- **Task to carry out**: Going line by line through the records below, write out everything starting with the line containing "Table 6. Standardization" and going on through the line containing "Figure 3. Pure-tone", exactly and inclusively. Pictures do not go in.

----- Exercise materials -----

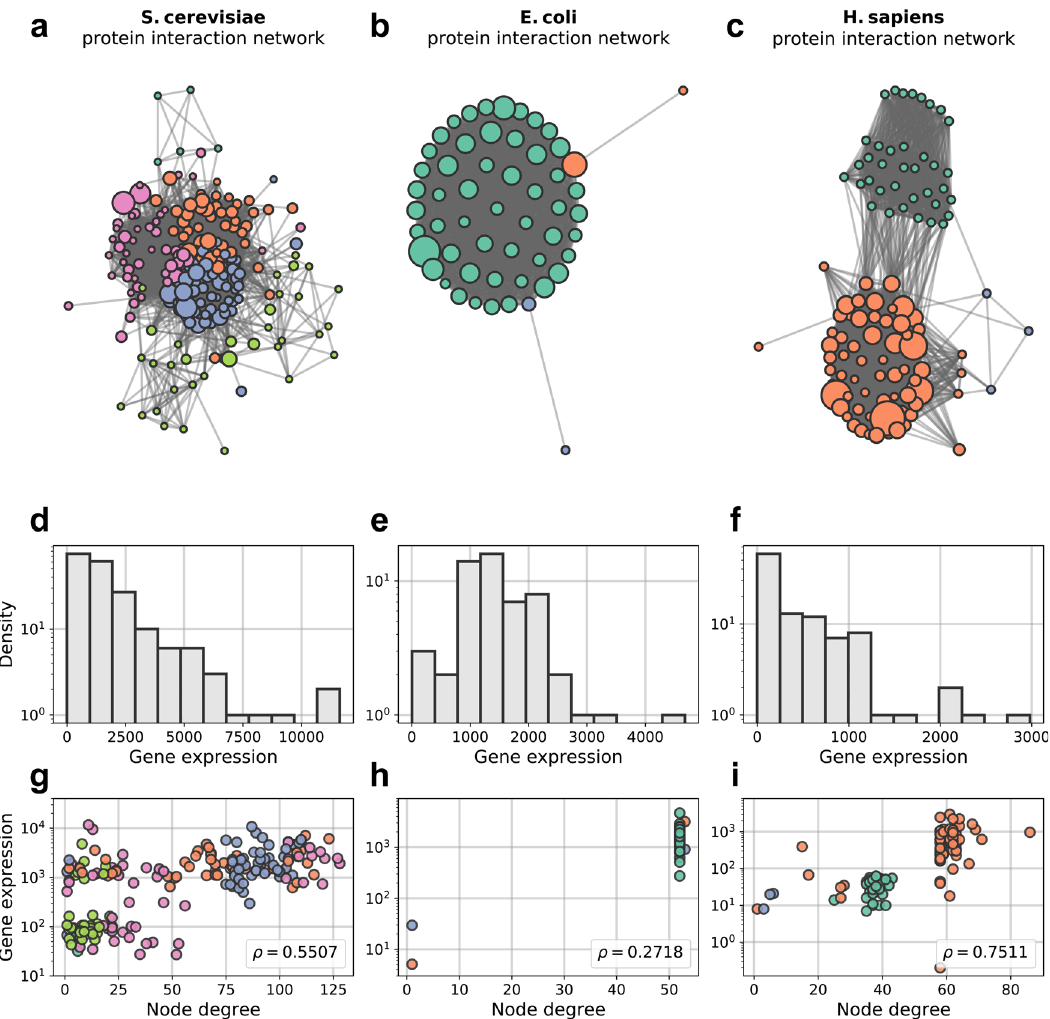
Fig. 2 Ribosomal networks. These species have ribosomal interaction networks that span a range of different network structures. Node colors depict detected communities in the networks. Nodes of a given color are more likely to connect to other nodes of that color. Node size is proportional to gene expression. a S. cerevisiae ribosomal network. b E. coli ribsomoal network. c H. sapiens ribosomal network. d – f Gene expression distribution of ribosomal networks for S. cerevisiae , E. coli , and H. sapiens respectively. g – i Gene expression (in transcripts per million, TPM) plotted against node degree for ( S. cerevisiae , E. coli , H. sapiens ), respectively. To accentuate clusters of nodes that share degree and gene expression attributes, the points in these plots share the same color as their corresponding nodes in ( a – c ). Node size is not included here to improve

-----
----- Exercise materials -----

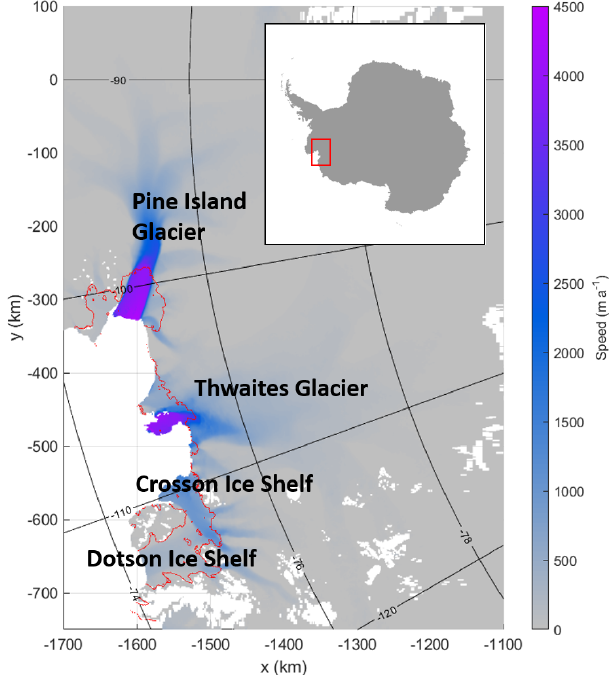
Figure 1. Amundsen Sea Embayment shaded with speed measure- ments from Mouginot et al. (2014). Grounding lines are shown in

-----
----- Exercise materials -----

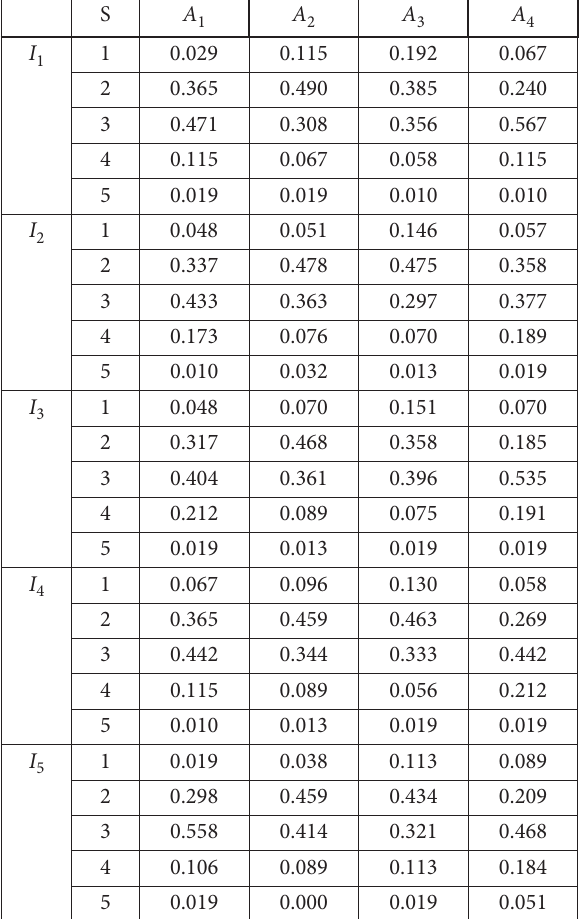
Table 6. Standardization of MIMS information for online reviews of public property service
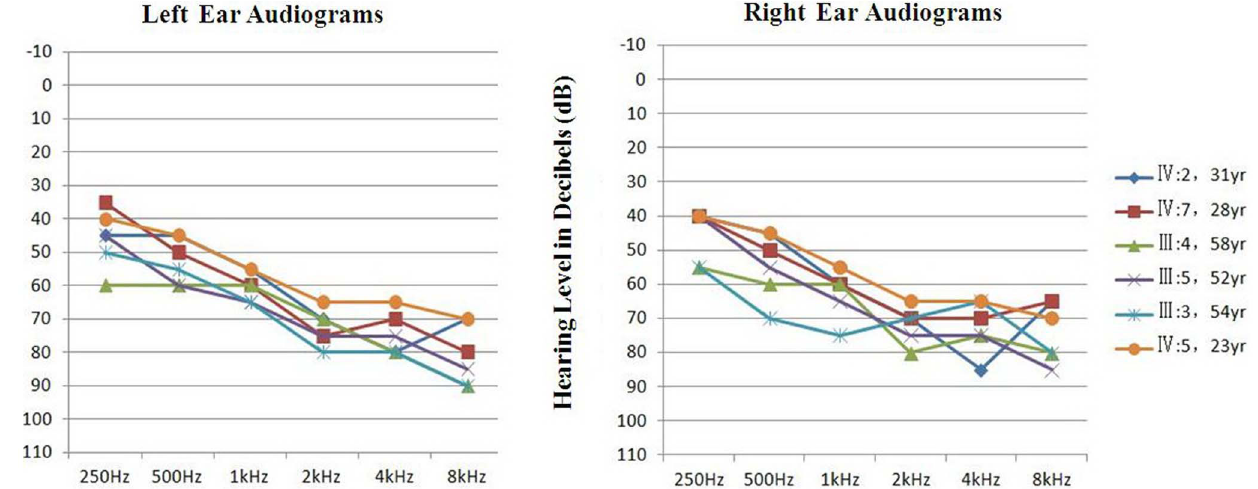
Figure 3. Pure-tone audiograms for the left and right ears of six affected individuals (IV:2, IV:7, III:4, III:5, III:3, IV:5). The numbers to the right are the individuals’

-----

- **Exercise result**:
Table 6. Standardization of MIMS information for online reviews of public property service
Figure 3. Pure-tone audiograms for the left and right ears of six affected individuals (IV:2, IV:7, III:4, III:5, III:3, IV:5). The numbers to the right are the individuals’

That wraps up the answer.